Brain Training Works “With a Catch”

Do online exercises, games, software, and apps designed to “train your brain” really work? University of Oregon psychologists say, yes, but “there’s a catch.”

The catch, according to Elliot T. Berkman, a professor in the Department of Psychology and lead author on a study published in the January 1st 2014 issue of the Journal of Neuroscience, is that training for a particular task does heighten performance, but that advantage doesn’t necessarily carry over to a new challenge.

The team specifically studied “”inhibitory control”, a type of self control. The release quotes Berkman as saying, “With training, the brain activity became linked to specific cues that predicted when inhibitory control might be needed. This result is important because it explains how brain training improves performance on a given task — and also why the performance boost doesn’t generalize beyond that task.”

Sixty participants took part in a three-phase study. Change in their brain activity was monitored with functional magnetic resonance imaging (fMRI). Half of the subjects were in the experimental group that was trained with a task that models inhibitory control as a race between a “go” process and a “stop” process. A faster stop process indicates more efficient inhibitory control.

In each of a series of trials, participants were given a “go” signal — an arrow pointing left or right. Subjects pressed a key corresponding to the direction of the arrow as quickly as possible, launching the go process. However, on 25 percent of the trials, a beep sounded after the arrow appeared, signaling participants to withhold their button press, launching the stop process.

Participants practiced either the stop-signal task or a control task that didn’t affect inhibitory control every other day for three weeks. Performance improved more in the training group than in the control group.
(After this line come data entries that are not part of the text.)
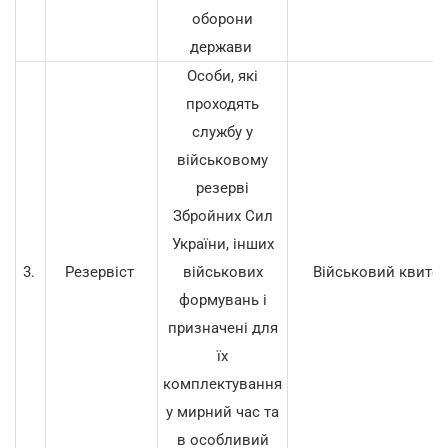
оборони
держави
Особи, які
проходять
службу у
військовому
резерві
Збройних Сил
України, інших
3.
Резервіст
військових
Військовий квито
формувань і
призначені для
їх
комплектування
у мирний час та
в особливий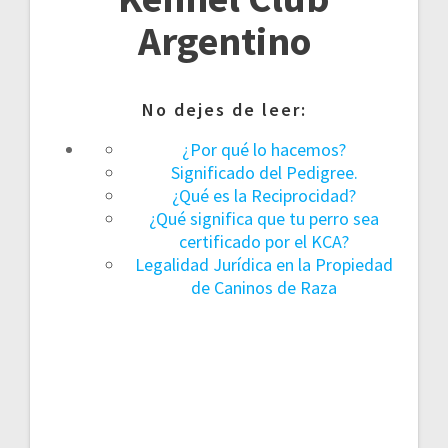
Argentino
No dejes de leer:
¿Por qué lo hacemos?
Significado del Pedigree.
¿Qué es la Reciprocidad?
¿Qué significa que tu perro sea
certificado por el KCA?
Legalidad Jurídica en la Propiedad
de Caninos de Raza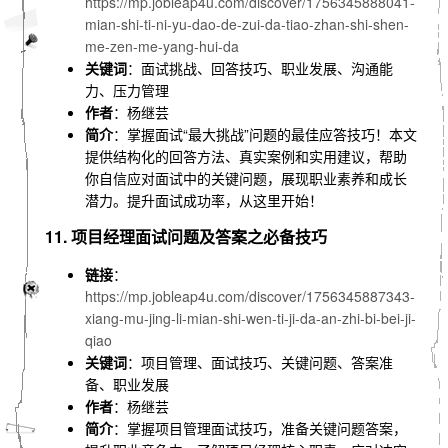
https://mp.jobleap4u.com/discover/1756345888041-
mian-shi-ti-ni-yu-dao-de-zui-da-tiao-zhan-shi-shen-
me-zen-me-yang-hui-da
关键词
：面试挑战、回答技巧、职业发展、沟通能
力、压力管理
作者
：杨继芸
简介
：掌握面试“最大挑战”问题的最佳应答技巧！本文
提供结构化的回答方法、真实案例和实用建议，帮助
你自信应对面试中的关键问题，展现职业素养和成长
潜力。提升面试成功率，从这里开始！
11. 项目经理面试问题及答案之必备技巧
链接
：
https://mp.jobleap4u.com/discover/1756345887343-
xiang-mu-jing-li-mian-shi-wen-ti-ji-da-an-zhi-bi-bei-ji-
qiao
关键词
：项目管理、面试技巧、关键问题、答案准
备、职业发展
作者
：杨继芸
简介
：掌握项目管理面试技巧，准备关键问题答案，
Neural activity was monitored using fMRI, which captures changes in blood oxygen levels, during a stop-signal task. Activity in the inferior frontal gyrus and anterior cingulate cortex — brain regions that regulate inhibitory control — decreased during inhibitory control but increased immediately before it in the training group more than in the control group.

The fMRI results identified three regions of the brain of the trained subjects that showed changes during the task, prompting the researchers to theorize that emotional regulation may have been improved by reducing distress and frustration during the trials. Overall, the size of the training effect is small. A challenge for future research, they concluded, will be to identify protocols that might generate greater positive and lasting effects.